* [Goal of the exercise]:
Find each line in the records below that contains the string "stomach", and copy those lines out. Treat case as significant.

* [The data]:
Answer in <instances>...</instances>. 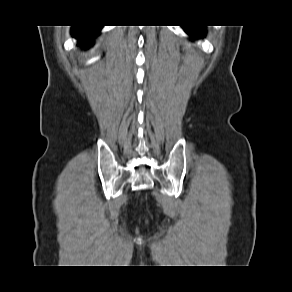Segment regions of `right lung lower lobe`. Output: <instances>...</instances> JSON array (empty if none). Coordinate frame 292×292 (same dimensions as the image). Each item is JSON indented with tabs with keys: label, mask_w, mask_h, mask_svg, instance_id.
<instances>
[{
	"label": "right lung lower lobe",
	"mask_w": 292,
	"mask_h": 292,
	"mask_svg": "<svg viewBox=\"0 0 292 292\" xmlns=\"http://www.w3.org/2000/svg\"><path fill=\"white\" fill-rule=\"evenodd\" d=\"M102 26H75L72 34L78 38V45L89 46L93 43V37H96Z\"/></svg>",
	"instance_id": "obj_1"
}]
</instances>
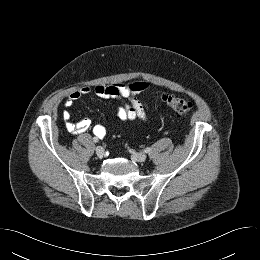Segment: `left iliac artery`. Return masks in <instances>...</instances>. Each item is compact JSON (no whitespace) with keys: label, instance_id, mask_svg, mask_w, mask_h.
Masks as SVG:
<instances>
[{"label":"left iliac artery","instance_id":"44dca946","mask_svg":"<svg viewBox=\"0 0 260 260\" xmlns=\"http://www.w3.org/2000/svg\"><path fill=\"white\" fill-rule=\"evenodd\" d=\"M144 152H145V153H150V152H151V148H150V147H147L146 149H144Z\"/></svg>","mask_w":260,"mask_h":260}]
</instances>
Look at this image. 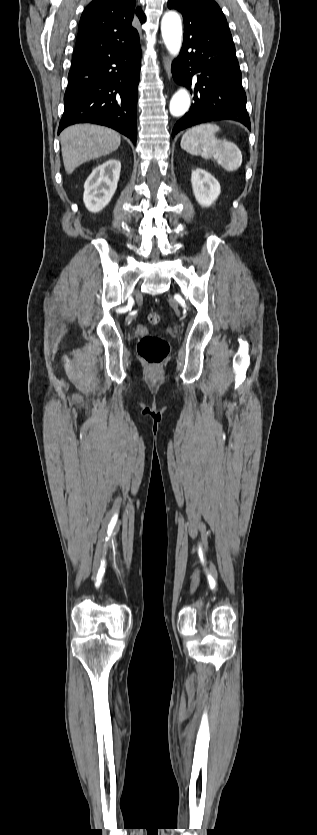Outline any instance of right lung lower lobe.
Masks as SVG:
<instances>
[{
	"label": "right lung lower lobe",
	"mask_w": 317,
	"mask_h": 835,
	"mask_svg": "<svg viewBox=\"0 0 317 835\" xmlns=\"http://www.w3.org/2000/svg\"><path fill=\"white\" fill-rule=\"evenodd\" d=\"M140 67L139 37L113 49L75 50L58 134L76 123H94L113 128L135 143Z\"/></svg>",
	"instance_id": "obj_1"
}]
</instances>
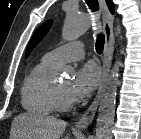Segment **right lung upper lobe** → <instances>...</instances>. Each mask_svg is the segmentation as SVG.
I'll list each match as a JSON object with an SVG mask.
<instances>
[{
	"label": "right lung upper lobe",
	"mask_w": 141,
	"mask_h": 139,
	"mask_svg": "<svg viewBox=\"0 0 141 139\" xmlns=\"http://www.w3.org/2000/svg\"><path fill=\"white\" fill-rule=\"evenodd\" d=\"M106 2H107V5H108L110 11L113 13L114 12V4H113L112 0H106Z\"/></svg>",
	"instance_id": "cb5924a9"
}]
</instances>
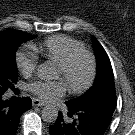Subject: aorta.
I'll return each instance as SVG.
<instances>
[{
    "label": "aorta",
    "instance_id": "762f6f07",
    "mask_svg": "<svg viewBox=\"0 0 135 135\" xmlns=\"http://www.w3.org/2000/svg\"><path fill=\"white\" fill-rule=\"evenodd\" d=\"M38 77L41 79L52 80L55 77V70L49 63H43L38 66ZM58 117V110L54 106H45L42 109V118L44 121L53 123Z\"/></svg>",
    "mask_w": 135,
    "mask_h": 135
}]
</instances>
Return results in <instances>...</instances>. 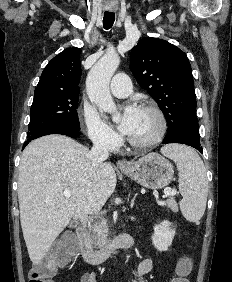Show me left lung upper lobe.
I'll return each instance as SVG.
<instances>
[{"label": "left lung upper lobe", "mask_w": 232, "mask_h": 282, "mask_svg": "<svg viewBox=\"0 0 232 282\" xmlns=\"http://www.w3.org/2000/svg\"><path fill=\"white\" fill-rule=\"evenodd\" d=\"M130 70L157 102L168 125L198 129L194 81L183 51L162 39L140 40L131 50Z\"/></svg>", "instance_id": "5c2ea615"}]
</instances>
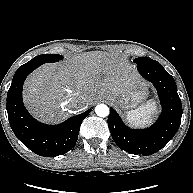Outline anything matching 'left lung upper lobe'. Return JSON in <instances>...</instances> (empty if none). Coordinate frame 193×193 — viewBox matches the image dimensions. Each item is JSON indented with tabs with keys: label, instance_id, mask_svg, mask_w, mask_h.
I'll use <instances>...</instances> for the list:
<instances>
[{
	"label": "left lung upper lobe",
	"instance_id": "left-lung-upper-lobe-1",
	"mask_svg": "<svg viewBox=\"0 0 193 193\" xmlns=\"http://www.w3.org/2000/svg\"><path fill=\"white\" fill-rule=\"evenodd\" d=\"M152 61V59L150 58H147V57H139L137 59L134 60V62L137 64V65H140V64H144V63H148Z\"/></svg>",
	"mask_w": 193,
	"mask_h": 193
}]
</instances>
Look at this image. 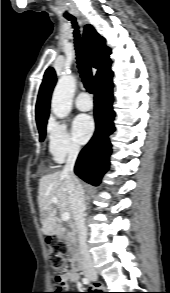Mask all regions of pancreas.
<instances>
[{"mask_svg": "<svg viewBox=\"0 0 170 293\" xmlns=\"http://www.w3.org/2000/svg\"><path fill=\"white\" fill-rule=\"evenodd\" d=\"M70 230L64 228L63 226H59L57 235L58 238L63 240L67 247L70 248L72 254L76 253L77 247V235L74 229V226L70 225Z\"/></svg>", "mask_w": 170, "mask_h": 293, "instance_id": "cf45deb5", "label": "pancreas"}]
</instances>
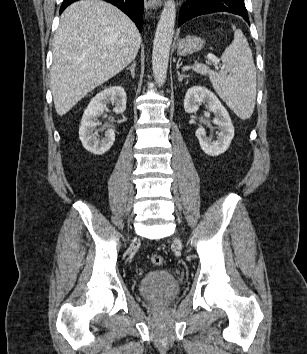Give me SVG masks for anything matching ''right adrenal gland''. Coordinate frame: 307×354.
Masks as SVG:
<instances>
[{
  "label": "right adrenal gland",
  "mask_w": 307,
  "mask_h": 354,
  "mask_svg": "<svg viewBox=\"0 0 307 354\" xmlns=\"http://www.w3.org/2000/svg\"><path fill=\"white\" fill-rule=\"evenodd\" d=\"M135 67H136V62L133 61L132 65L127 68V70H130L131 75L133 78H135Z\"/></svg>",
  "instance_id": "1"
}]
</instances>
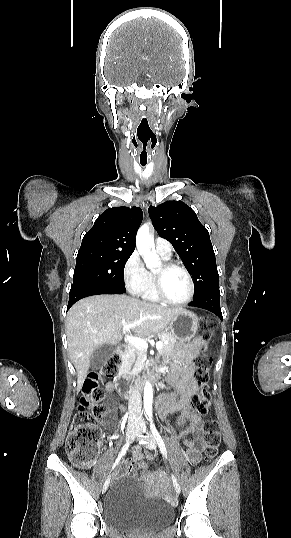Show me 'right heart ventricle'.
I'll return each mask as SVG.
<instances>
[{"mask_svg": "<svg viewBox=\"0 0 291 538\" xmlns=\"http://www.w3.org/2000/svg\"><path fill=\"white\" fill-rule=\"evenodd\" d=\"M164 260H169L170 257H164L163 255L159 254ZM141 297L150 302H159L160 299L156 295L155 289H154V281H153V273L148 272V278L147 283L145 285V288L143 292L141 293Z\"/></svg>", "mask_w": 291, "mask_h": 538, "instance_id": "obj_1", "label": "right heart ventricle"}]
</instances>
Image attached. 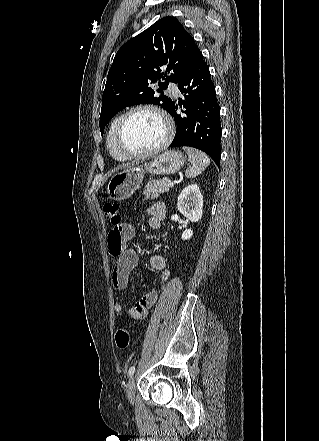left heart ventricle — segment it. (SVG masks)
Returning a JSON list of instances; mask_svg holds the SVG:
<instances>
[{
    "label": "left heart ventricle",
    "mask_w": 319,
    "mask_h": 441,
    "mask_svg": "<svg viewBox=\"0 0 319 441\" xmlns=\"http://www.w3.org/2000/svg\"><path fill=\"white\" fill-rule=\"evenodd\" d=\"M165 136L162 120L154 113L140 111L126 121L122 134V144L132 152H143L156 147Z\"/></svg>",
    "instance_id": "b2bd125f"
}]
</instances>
* * *
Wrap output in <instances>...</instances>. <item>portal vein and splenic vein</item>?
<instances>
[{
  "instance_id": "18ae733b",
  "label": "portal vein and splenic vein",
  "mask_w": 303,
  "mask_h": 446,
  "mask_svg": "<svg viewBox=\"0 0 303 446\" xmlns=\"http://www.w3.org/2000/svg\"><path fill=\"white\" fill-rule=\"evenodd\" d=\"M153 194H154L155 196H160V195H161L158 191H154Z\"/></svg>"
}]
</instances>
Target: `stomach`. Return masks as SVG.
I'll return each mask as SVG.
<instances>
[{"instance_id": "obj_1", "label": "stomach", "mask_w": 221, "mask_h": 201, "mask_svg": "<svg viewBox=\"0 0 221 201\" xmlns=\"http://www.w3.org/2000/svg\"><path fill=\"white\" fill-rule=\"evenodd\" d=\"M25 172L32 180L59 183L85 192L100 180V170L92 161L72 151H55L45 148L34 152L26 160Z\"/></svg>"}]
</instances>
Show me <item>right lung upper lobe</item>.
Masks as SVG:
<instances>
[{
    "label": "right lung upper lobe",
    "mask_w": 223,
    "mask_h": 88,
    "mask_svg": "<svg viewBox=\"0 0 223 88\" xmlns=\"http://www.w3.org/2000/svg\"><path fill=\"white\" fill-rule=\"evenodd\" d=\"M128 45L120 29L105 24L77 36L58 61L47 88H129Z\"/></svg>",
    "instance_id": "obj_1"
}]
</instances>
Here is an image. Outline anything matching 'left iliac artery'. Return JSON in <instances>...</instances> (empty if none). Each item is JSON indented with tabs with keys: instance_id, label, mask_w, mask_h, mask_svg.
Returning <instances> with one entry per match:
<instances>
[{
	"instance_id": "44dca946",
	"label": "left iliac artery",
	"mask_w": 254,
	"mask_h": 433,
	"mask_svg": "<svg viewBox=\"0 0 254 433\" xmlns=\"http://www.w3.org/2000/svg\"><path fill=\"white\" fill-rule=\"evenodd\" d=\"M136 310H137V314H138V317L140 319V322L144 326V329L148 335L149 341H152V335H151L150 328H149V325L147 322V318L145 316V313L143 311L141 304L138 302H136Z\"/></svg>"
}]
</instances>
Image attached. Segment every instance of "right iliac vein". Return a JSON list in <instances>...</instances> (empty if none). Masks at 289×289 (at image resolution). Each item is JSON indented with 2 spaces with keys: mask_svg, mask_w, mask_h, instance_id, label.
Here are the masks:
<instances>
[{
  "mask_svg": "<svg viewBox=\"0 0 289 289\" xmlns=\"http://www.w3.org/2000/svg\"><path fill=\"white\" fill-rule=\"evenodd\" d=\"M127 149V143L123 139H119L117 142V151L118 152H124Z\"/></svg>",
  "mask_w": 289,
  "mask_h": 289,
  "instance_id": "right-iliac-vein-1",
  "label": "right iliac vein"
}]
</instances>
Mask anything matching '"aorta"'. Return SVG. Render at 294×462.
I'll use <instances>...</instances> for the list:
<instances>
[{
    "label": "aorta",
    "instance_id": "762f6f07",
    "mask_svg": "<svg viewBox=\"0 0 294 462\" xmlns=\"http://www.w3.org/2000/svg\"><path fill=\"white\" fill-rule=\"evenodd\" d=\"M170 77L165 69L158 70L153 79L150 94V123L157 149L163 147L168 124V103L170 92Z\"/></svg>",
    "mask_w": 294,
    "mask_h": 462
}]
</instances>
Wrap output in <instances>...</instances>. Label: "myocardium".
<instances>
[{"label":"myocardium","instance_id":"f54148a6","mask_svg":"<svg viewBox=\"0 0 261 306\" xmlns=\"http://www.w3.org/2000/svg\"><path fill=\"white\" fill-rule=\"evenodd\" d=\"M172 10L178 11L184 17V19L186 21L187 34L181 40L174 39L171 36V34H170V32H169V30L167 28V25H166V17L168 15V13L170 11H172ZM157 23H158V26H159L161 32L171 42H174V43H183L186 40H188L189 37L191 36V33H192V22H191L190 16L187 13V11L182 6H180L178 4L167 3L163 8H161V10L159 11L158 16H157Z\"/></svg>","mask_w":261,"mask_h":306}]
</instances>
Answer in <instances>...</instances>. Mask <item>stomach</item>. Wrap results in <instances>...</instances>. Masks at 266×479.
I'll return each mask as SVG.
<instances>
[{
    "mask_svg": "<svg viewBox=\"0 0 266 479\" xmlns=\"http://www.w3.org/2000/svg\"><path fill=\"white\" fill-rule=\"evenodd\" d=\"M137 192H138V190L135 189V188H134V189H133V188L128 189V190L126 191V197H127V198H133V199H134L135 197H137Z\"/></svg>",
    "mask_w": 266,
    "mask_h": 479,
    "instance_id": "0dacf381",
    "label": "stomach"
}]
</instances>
...
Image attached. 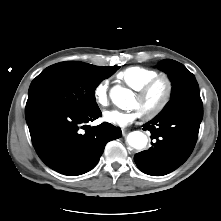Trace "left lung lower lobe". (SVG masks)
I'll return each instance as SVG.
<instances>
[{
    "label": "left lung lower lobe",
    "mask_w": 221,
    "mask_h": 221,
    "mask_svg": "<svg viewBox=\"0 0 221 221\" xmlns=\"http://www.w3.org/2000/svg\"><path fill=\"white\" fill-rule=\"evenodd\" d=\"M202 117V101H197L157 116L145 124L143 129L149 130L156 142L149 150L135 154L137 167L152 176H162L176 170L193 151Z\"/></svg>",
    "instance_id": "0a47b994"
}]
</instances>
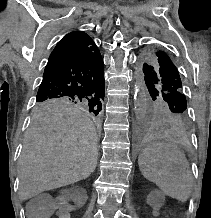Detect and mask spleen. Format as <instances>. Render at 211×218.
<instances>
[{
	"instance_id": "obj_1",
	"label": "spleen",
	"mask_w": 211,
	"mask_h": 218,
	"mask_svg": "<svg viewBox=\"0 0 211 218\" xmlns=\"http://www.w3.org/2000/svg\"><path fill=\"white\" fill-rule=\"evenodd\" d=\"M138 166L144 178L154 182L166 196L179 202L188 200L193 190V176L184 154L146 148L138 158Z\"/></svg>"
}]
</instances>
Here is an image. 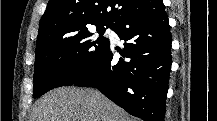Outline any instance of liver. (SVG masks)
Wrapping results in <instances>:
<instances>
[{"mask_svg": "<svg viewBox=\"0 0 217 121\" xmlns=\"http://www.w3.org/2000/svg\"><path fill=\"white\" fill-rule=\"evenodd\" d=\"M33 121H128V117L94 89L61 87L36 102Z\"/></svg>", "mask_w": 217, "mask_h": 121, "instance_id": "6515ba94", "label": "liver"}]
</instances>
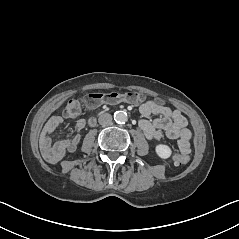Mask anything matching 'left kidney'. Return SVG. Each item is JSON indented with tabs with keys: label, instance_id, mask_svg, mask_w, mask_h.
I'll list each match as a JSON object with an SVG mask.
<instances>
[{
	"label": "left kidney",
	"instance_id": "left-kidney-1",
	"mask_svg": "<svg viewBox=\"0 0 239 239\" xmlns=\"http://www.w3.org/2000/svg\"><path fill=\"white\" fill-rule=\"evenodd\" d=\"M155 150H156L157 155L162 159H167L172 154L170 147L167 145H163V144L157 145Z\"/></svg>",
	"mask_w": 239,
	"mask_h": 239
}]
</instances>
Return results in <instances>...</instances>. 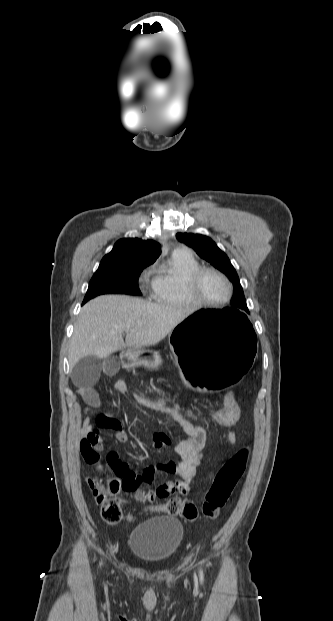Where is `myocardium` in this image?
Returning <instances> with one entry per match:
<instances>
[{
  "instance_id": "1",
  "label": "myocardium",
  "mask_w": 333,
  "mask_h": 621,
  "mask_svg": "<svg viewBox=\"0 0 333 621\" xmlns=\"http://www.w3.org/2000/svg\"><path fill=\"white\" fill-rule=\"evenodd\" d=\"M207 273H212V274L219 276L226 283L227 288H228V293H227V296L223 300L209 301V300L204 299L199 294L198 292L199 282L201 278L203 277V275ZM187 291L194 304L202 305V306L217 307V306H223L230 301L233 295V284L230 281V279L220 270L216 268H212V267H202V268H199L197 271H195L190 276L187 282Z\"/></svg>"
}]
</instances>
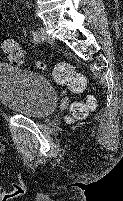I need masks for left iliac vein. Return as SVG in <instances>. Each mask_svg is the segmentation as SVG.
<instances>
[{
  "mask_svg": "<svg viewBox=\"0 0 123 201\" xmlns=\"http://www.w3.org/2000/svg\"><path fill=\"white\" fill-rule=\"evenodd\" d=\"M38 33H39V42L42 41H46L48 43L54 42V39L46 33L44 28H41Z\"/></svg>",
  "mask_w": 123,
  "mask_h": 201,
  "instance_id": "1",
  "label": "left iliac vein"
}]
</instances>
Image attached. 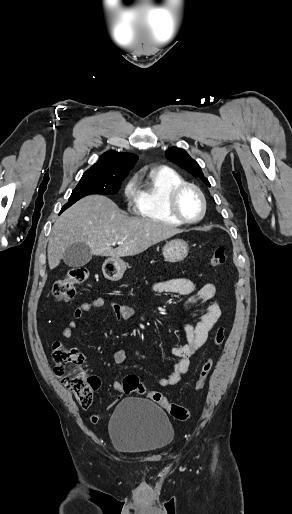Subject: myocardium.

* [Task answer]:
Target: `stomach`. Return masks as SVG.
[{"instance_id": "obj_1", "label": "stomach", "mask_w": 221, "mask_h": 201, "mask_svg": "<svg viewBox=\"0 0 221 201\" xmlns=\"http://www.w3.org/2000/svg\"><path fill=\"white\" fill-rule=\"evenodd\" d=\"M25 172L32 180L59 183L85 192L100 180V170L92 161L72 151H55L45 148L34 152L26 160Z\"/></svg>"}]
Answer in <instances>...</instances>. Mask <item>stomach</item>. Wrap results in <instances>...</instances>. Masks at 266×479.
    "label": "stomach"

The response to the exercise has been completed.